The village is dominated by the Church of St Margaret of Antioch, Blackfordby, erected in 1858 on the site of an earlier Anglican Chapel which was attached to the St Helen's Church, Ashby-de-la-Zouch. The church stands in an elevated position next to the village school, and is built in the early English style. The church has a nave and chancel, with a tower surmounted by a broach spire and, for the greater part of the work, constructed from local sandstone which has become blackened due to the effects of air pollution.

Until recent years there were several 16th & 17th century thatched cottages in and around the village, but now only two remain, one on Main Street, and one behind the "Rec". Both are now protected buildings.

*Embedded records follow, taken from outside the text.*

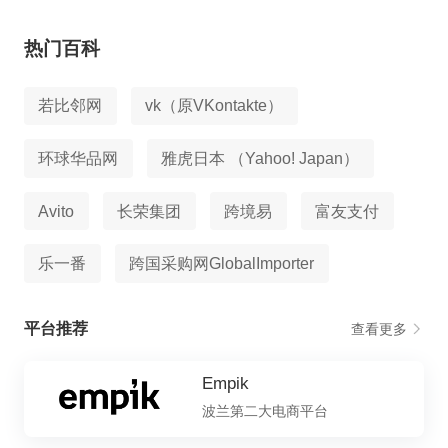
热门百科
若比邻网
vk（原VKontakte）
环球华品网
雅虎日本 （Yahoo! Japan）
Avito
长荣集团
跨境易
富友支付
乐一番
跨国采购网GlobalImporter
平台推荐
查看更多
Empik
波兰第二大电商平台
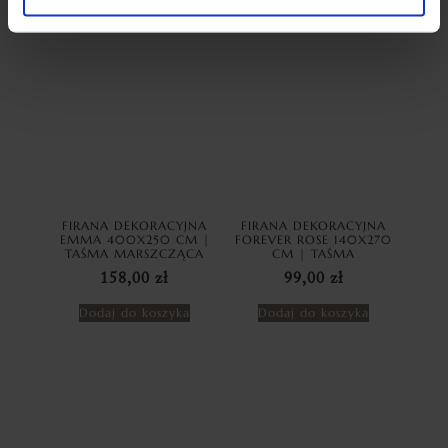
Dodaj do koszyka
Dodaj do koszyka
FIRANA DEKORACYJNA
FIRANA DEKORACYJNA
EMMA 400X250 CM |
FOREVER ROSE 140X270
TAŚMA MARSZCZĄCA
CM | TAŚMA
158,00
zł
99,00
zł
Dodaj do koszyka
Dodaj do koszyka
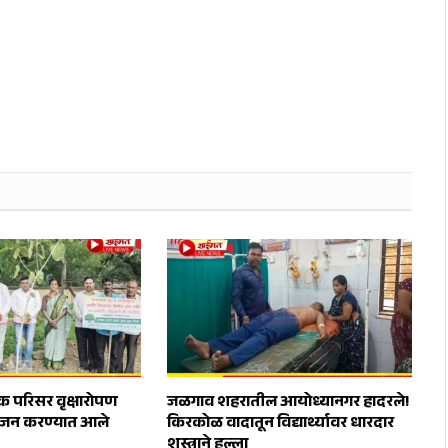
 परिसर वृक्षारोपण
जळगाव शहरातील आयोध्यानगर हादरले!
योजन करण्यात आले
किरकोळ वादातून विद्यार्थ्यावर धारदार
शस्त्राने हल्ला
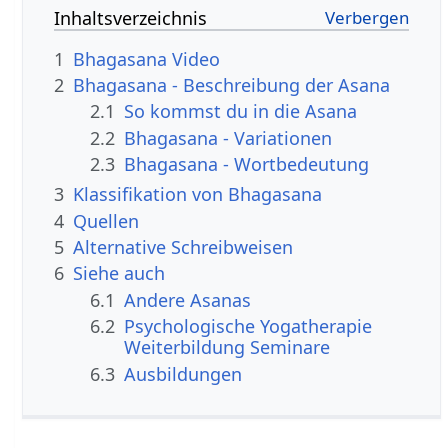
Inhaltsverzeichnis
1
Bhagasana Video
2
Bhagasana - Beschreibung der Asana
2.1
So kommst du in die Asana
2.2
Bhagasana - Variationen
2.3
Bhagasana - Wortbedeutung
3
Klassifikation von Bhagasana
4
Quellen
5
Alternative Schreibweisen
6
Siehe auch
6.1
Andere Asanas
6.2
Psychologische Yogatherapie
Weiterbildung Seminare
6.3
Ausbildungen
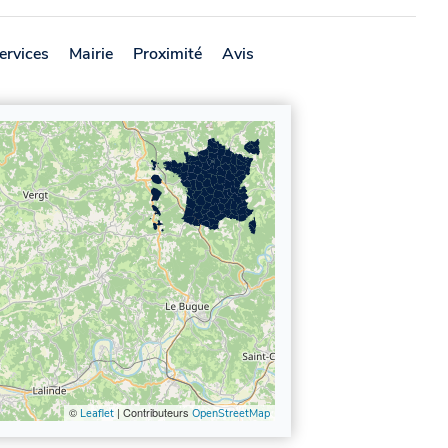
ervices
Mairie
Proximité
Avis
©
| Contributeurs
Leaflet
OpenStreetMap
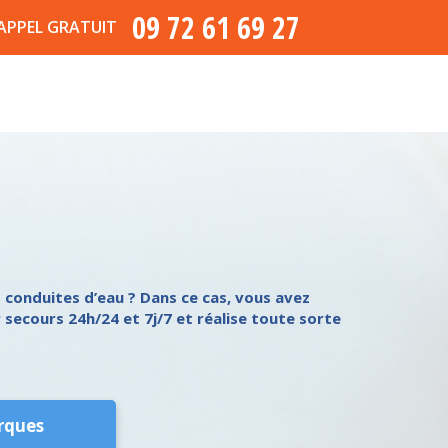
09 72 61 69 27
APPEL GRATUIT
 conduites d’eau ? Dans ce cas, vous avez
 secours 24h/24 et 7j/7 et réalise toute sorte
rques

For many years the population remained at about 500, mainly agricultural workers, until the advent of the "Pits & Pipeworks". It is still a fairly quiet, rural village, although the population has greatly expanded in recent years. Council houses were built in 1948 and 1950, but the biggest changes have been brought about by private development. The village school still survives and has been extended to allow children to continue their education there until they are eleven years old. There were two pubs, The Black Lion and The Blue Bell, but no shops or Post Office. Now only one pub remains. The Black Lion.

== History ==
In 1866 Blackfordby became a parish in its own right, on 1 April 1936 the parish was abolished and merged with Ashby de la Zouch, part also went to Ashby Woulds. In 1931 the parish had a population of 705.

==Toponymy==
The village's name means 'farm/settlement with a dark-coloured ford'.

==History==
Charles Abney Hastings of Willesley Hall died on 30 July 1858, aged 66. By a deed of settlement, executed about 1846, the Blackfordby and Packington estates of Sir Charles passed to the Marquis of Hastings, who was Henry Rawdon-Hastings.